Unitree A1 convention used in xacro / kinematics / urdf

[thvhauwe]

Hello and thanks for providing this codebase.

I'm having trouble to execute simulated motions of the unitree A1 robot on real hardware. I noticed there is a difference in definition of the revolute joint in HFE and KFE joints, originating in edits in the xacro files leg.xacro and const.xacro, compared to the ones provided by the manufacturer Unitree (https://github.com/unitreerobotics/unitree_ros/tree/master/robots/a1_description/xacro).

The result is that computed joint angles for KFE joint for example return positive values (e.g. during standing) but on the unitree A1 this is an invalid position, as this joint angle should lie between (-2.7, -0.9).

Bottomline: difference in xacro/urdf/kinematics complicates execution of code on real A1 hardware. Could you elaborate why this different convention was introduced? What files/configs would need to be editted to use the original xacro/urdf conventions with quad-sdk(as to allow execution on the hardware)

[jrenaf]

Hi @thvhauwe, thanks for trying out quad-sdk. Yes, there is a difference on hip and knee joint limit between sdf/urdf/xacro in our code and that from Unitree. To fit in A1 hardware configuration, a straightforward approach we would suggest is to set up a linear mapping between two configurations within controller and estimator plugin in quad_simulator when using gazebo or in robot_driver when using hardwares which interfaces the local planner with robot motors.

[jcnorby]

To give some more context to this answer, even though many commercially available quadrupeds share similar morphologies, there is no set convention between robot brands/models on joint zeros/directions. As a result, adding a new robot requires either updating the urdf to match one particular convention, or writing plugins for any particular robot model which handle this mapping. For simplicity we chose the former option (using the default Spirit 40 convention as that is the platform we use for hardware testing), although the latter may be more generalizeable in the long term. If this is something that the community prioritizes we could consider adding it to the list of desired features, although as always we welcome PRs if folks develop their own solution!
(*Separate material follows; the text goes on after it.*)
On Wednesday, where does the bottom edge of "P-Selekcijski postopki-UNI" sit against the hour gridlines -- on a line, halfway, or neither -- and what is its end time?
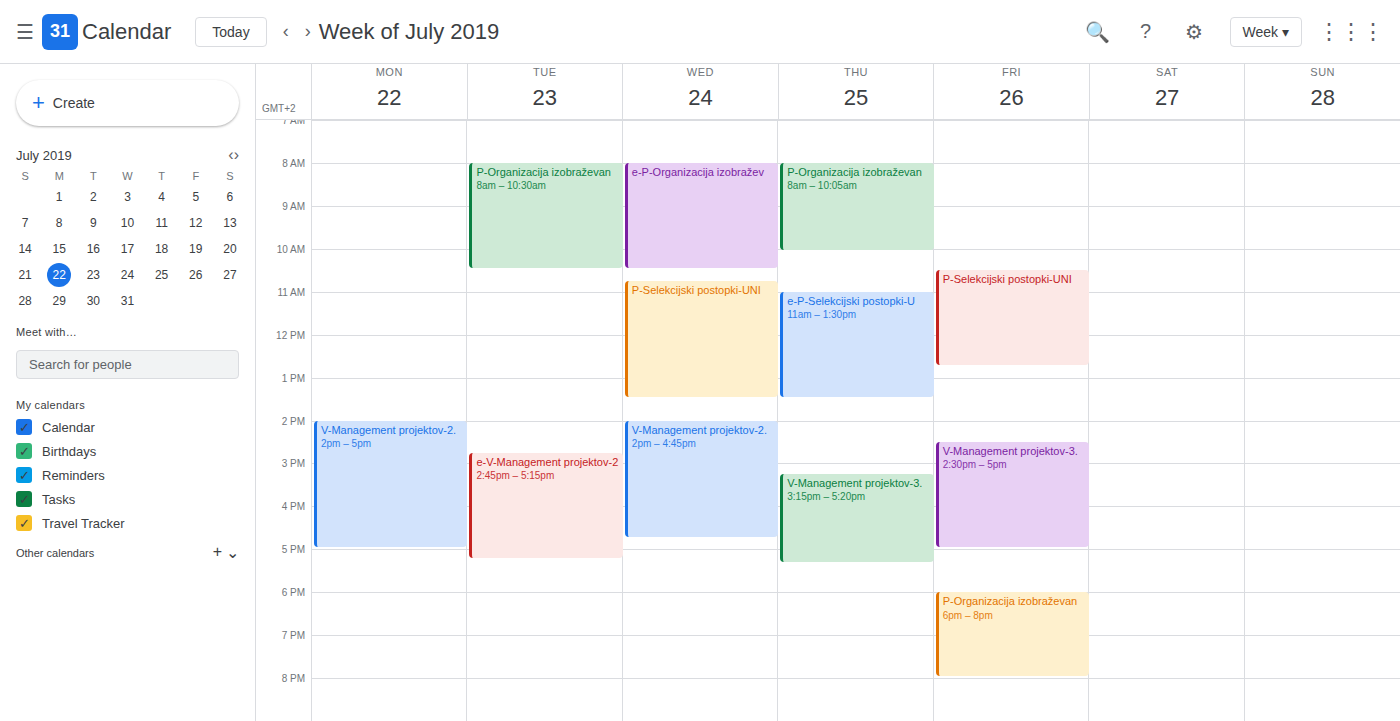
1:30 PM -- halfway between the 1 PM and 2 PM lines.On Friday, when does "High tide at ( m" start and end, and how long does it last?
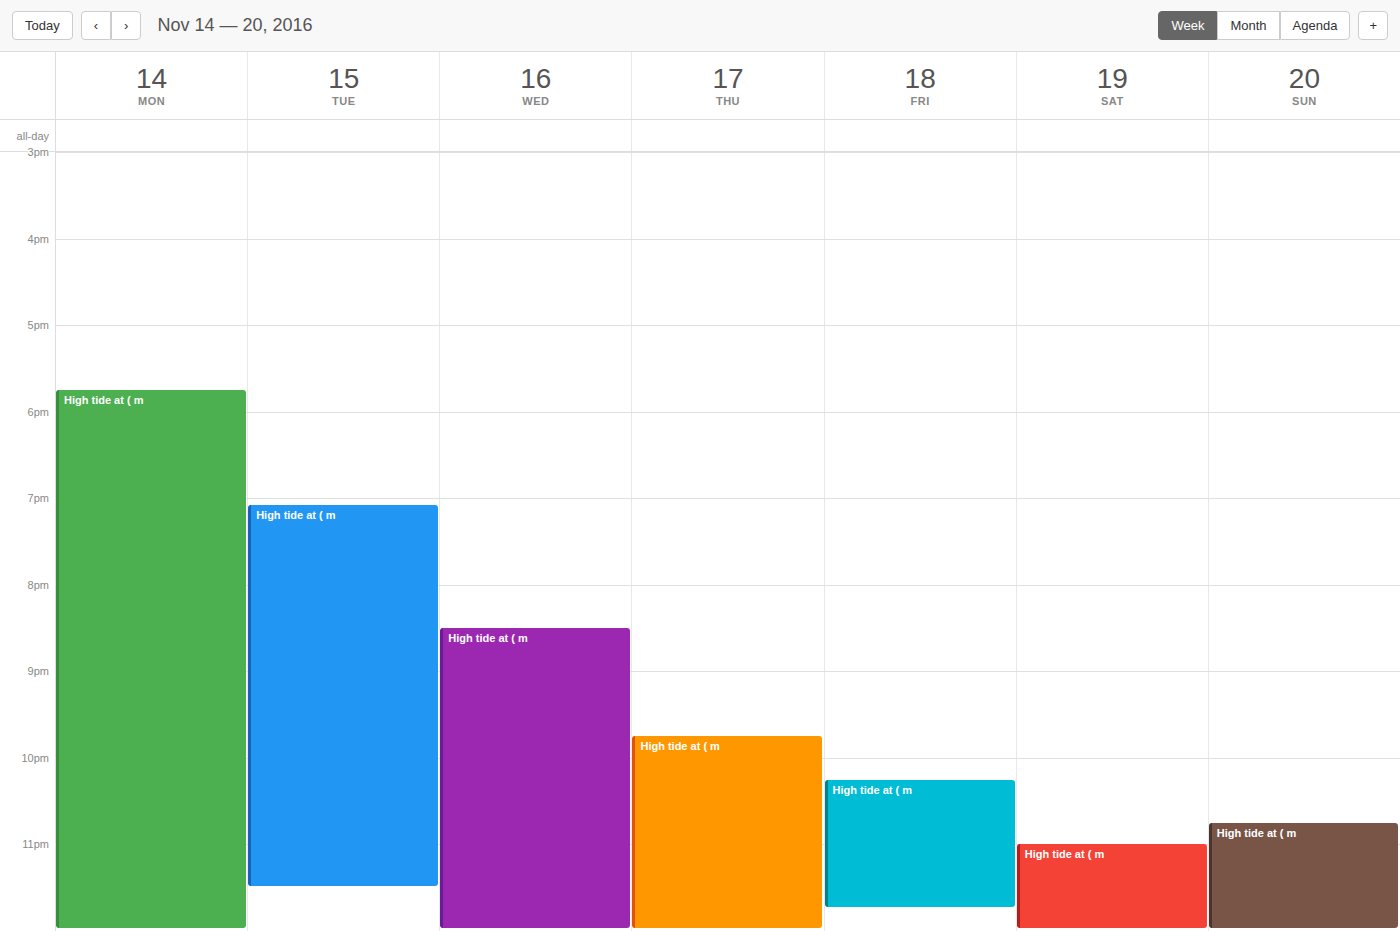
10:15 PM to 11:45 PM, 1 hour 30 minutes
Also to clarify the files that would need to be changed for hardware execution - I would recommend making a new class that inherits HardwareInterface called A1Interface which can handle this mapping when sending and receiving data from the robot (see SpiritInterface for an example). As Jiming mentioned you would need to update controller_plugin.cpp and estimator_plugin.cpp to do the same thing in simulation.

[thvhauwe]

Thanks for this clarification. I understand now this was a practical decision to take. For now I execute commands from quad-sdk on the A1 hardware using a ros node that subscribes to quad-sdk commands, performs conversions and linear mapping and then sends those commands to the robot using LCM. This is an adhoc solution and essentially results in open-loop control. Indeed creation of a A1 hardware interface would be a better solution, maybe one I can commit some time into in the near future.

[jcnorby]

Yep, that functionality is exactly what the HardwareInterface class is for. Since it is embedded directly within the RobotDriver loop it doesn't introduce the additional latency/overhead associated with ROS messaging (same thing for receiving sensor data from the robot).

[jcnorby]

Closing this issue due to lack of activity, and also for lack of an A1 platform to test on. Can be reopened in the future if progress is made.